START MATERIAL FOR THE TASK
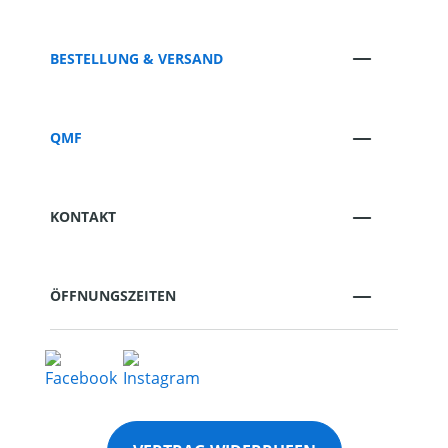
BESTELLUNG & VERSAND
QMF
KONTAKT
ÖFFNUNGSZEITEN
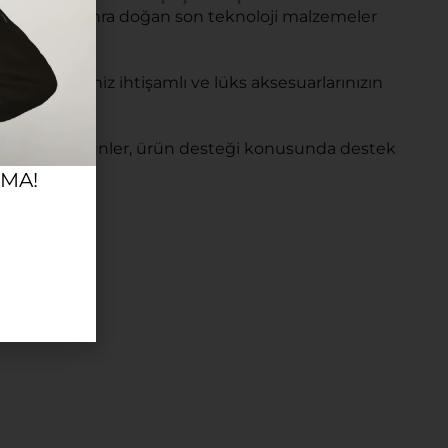
işçiliğinden sonra doğan son teknoloji malzemeler
geçemediğiniz ihtişamlı ve lüks aksesuarlarınızın
zaman yeni ürünler, ürün desteği konusunda destek
RMA!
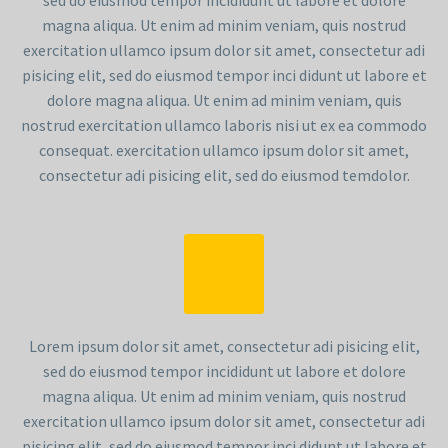
sed do eiusmod tempor incididunt ut labore et dolore
magna aliqua. Ut enim ad minim veniam, quis nostrud
exercitation ullamco ipsum dolor sit amet, consectetur adi
pisicing elit, sed do eiusmod tempor inci didunt ut labore et
dolore magna aliqua. Ut enim ad minim veniam, quis
nostrud exercitation ullamco laboris nisi ut ex ea commodo
consequat. exercitation ullamco ipsum dolor sit amet,
consectetur adi pisicing elit, sed do eiusmod temdolor.
Lorem ipsum dolor sit amet, consectetur adi pisicing elit,
sed do eiusmod tempor incididunt ut labore et dolore
magna aliqua. Ut enim ad minim veniam, quis nostrud
exercitation ullamco ipsum dolor sit amet, consectetur adi
pisicing elit, sed do eiusmod tempor inci didunt ut labore et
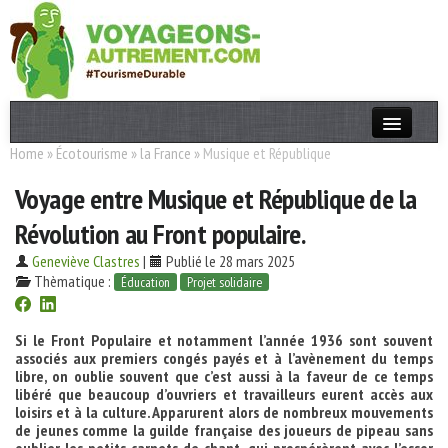
Home
»
Écotourisme
»
la France
»
Musique et République
Actualités
Voyage entre Musique et République de la
T. Responsable
Révolution au Front populaire.
Destinations
Geneviève Clastres
|
Publié le 28 mars 2025
Acteurs
Thèmatique :
Éducation
Projet solidaire
Thèmes
Si le Front Populaire et notamment l’année 1936 sont souvent
associés aux premiers congés payés et à l’avènement du temps
OK
libre, on oublie souvent que c’est aussi à la faveur de ce temps
libéré que beaucoup d’ouvriers et travailleurs eurent accès aux
loisirs et à la culture. Apparurent alors de nombreux mouvements
de jeunes comme la guilde française des joueurs de pipeau sans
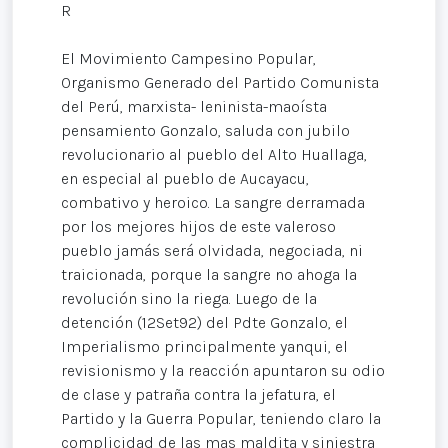
R
El Movimiento Campesino Popular,
Organismo Generado del Partido Comunista
del Perú, marxista- leninista-maoísta
pensamiento Gonzalo, saluda con jubilo
revolucionario al pueblo del Alto Huallaga,
en especial al pueblo de Aucayacu,
combativo y heroico. La sangre derramada
por los mejores hijos de este valeroso
pueblo jamás será olvidada, negociada, ni
traicionada, porque la sangre no ahoga la
revolución sino la riega. Luego de la
detención (12Set92) del Pdte Gonzalo, el
Imperialismo principalmente yanqui, el
revisionismo y la reacción apuntaron su odio
de clase y patraña contra la jefatura, el
Partido y la Guerra Popular, teniendo claro la
complicidad de las mas maldita y siniestra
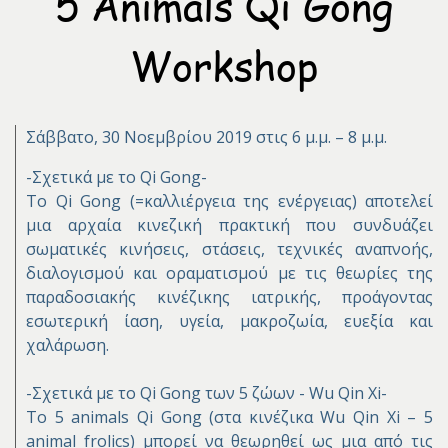
5 Animals Qi Gong
Workshop
Σάββατο, 30 Νοεμβρίου 2019 στις 6 μ.μ. – 8 μ.μ.
-Σχετικά με το Qi Gong-
Το Qi Gong (=καλλιέργεια της ενέργειας) αποτελεί
μια αρχαία κινεζική πρακτική που συνδυάζει
σωματικές κινήσεις, στάσεις, τεχνικές αναπνοής,
διαλογισμού και οραματισμού με τις θεωρίες της
παραδοσιακής κινέζικης ιατρικής, προάγοντας
εσωτερική ίαση, υγεία, μακροζωία, ευεξία και
χαλάρωση.
-Σχετικά με το Qi Gong των 5 ζώων - Wu Qin Xi-
Το 5 animals Qi Gong (στα κινέζικα Wu Qin Xi – 5
animal frolics) μπορεί να θεωρηθεί ως μια από τις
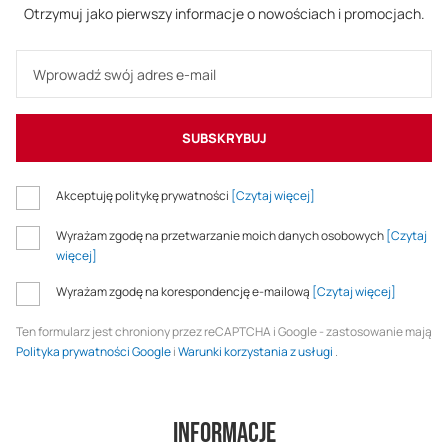
Otrzymuj jako pierwszy informacje o nowościach i promocjach.
SUBSKRYBUJ
Akceptuję politykę prywatności
[Czytaj więcej]
Wyrażam zgodę na przetwarzanie moich danych osobowych
[Czytaj
więcej]
Wyrażam zgodę na korespondencję e-mailową
[Czytaj więcej]
Ten formularz jest chroniony przez reCAPTCHA i Google - zastosowanie mają
Polityka prywatności Google
i
Warunki korzystania z usługi
.
Informacje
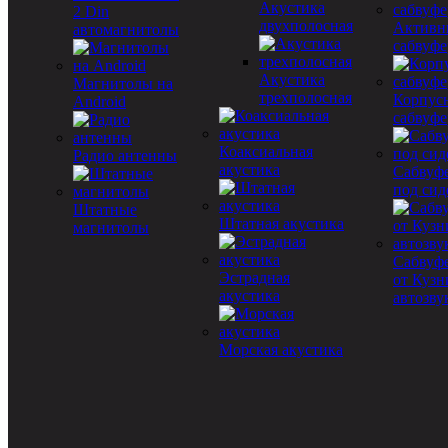
Акустика
2 Din
двухполосная
Активн
автомагнитолы
сабвуф
Акустика
Магнитолы на
трехполосная
Корпус
Android
сабвуф
Коаксиальная
Радио антенны
акустика
Сабвуф
под сид
Штатные
Штатная акустика
магнитолы
Сабвуф
Эстрадная
от Куз
акустика
автозву
Морская акустика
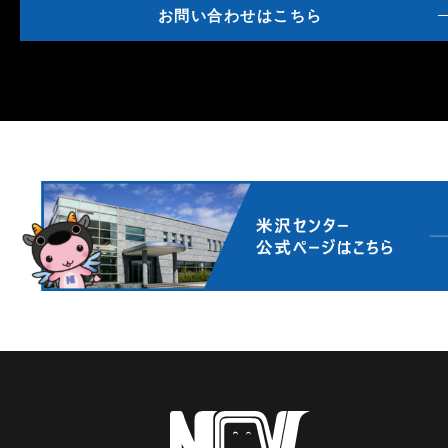
お問い合わせはこちら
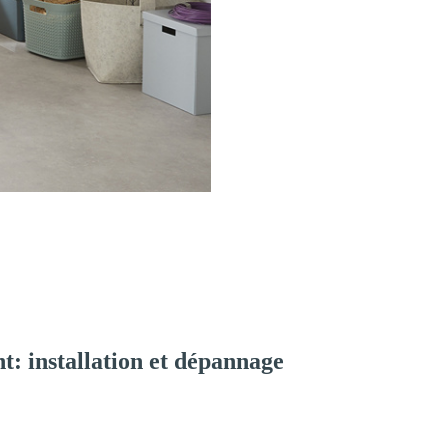
: installation et dépannage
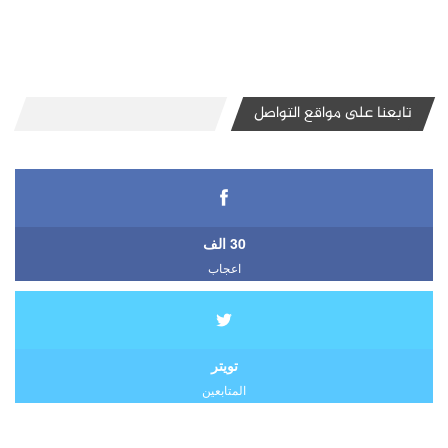
تابعنا على مواقع التواصل
30 الف
اعجاب
تويتر
المتابعين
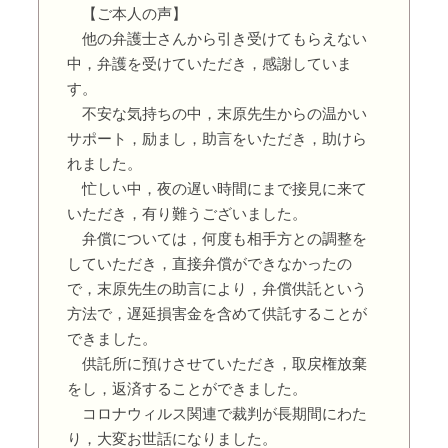
【ご本人の声】
他の弁護士さんから引き受けてもらえない
中，弁護を受けていただき，感謝していま
す。
不安な気持ちの中，末原先生からの温かい
サポート，励まし，助言をいただき，助けら
れました。
忙しい中，夜の遅い時間にまで接見に来て
いただき，有り難うございました。
弁償については，何度も相手方との調整を
していただき，直接弁償ができなかったの
で，末原先生の助言により，弁償供託という
方法で，遅延損害金を含めて供託することが
できました。
供託所に預けさせていただき，取戻権放棄
をし，返済することができました。
コロナウィルス関連で裁判が長期間にわた
り，大変お世話になりました。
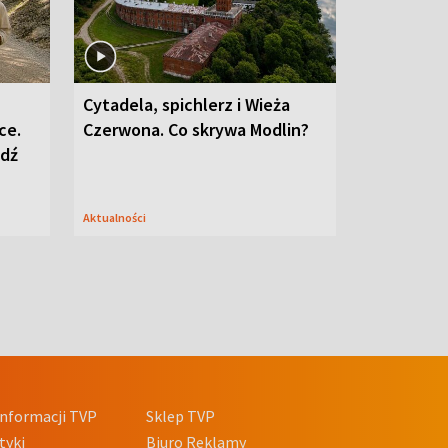
Cytadela, spichlerz i Wieża
ce.
Czerwona. Co skrywa Modlin?
edź
Aktualności
nformacji TVP
Sklep TVP
tyki
Biuro Reklamy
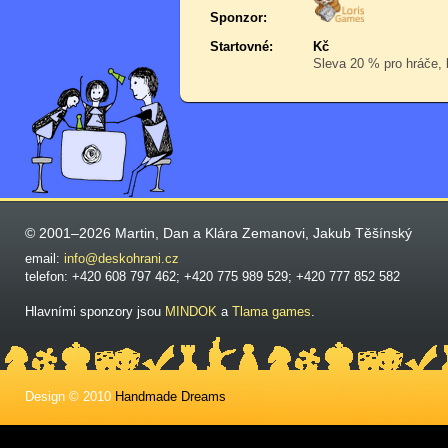
Sponzor:
Startovné:
Kč
Sleva 20 % pro hráče, k
© 2001–2026 Martin, Dan a Klára Zemanovi, Jakub Těšínský
email:
info@deskohrani.cz
telefon: +420 608 797 462; +420 775 989 529; +420 777 852 582
Hlavními sponzory jsou
MINDOK
a
Tlama games
.
Design © 2010
Handmade Dreams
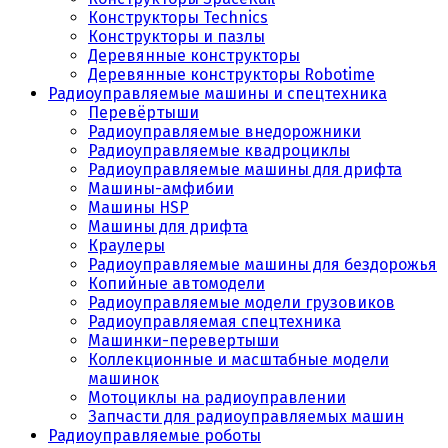
Конструкторы Technics
Конструкторы и пазлы
Деревянные конструкторы
Деревянные конструкторы Robotime
Радиоуправляемые машины и спецтехника
Перевёртыши
Радиоуправляемые внедорожники
Радиоуправляемые квадроциклы
Радиоуправляемые машины для дрифта
Машины-амфибии
Машины HSP
Машины для дрифта
Краулеры
Радиоуправляемые машины для бездорожья
Копийные автомодели
Радиоуправляемые модели грузовиков
Радиоуправляемая спецтехника
Машинки-перевертыши
Коллекционные и масштабные модели
машинок
Мотоциклы на радиоуправлении
Запчасти для радиоуправляемых машин
Радиоуправляемые роботы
END MATERIAL FOR THE TASK
ASSIGNMENT:
From the first line of the entries above through the line with "consequat. exercitation ullamco", set down each line exactly and drop the pictures.

FINAL ANSWER:
BESTELLUNG & VERSAND
QMF
KONTAKT
ÖFFNUNGSZEITEN
işçiliğinden sonra doğan son teknoloji malzemeler
geçemediğiniz ihtişamlı ve lüks aksesuarlarınızın
zaman yeni ürünler, ürün desteği konusunda destek
RMA!
sed do eiusmod tempor incididunt ut labore et dolore
magna aliqua. Ut enim ad minim veniam, quis nostrud
exercitation ullamco ipsum dolor sit amet, consectetur adi
pisicing elit, sed do eiusmod tempor inci didunt ut labore et
dolore magna aliqua. Ut enim ad minim veniam, quis
nostrud exercitation ullamco laboris nisi ut ex ea commodo
consequat. exercitation ullamco ipsum dolor sit amet,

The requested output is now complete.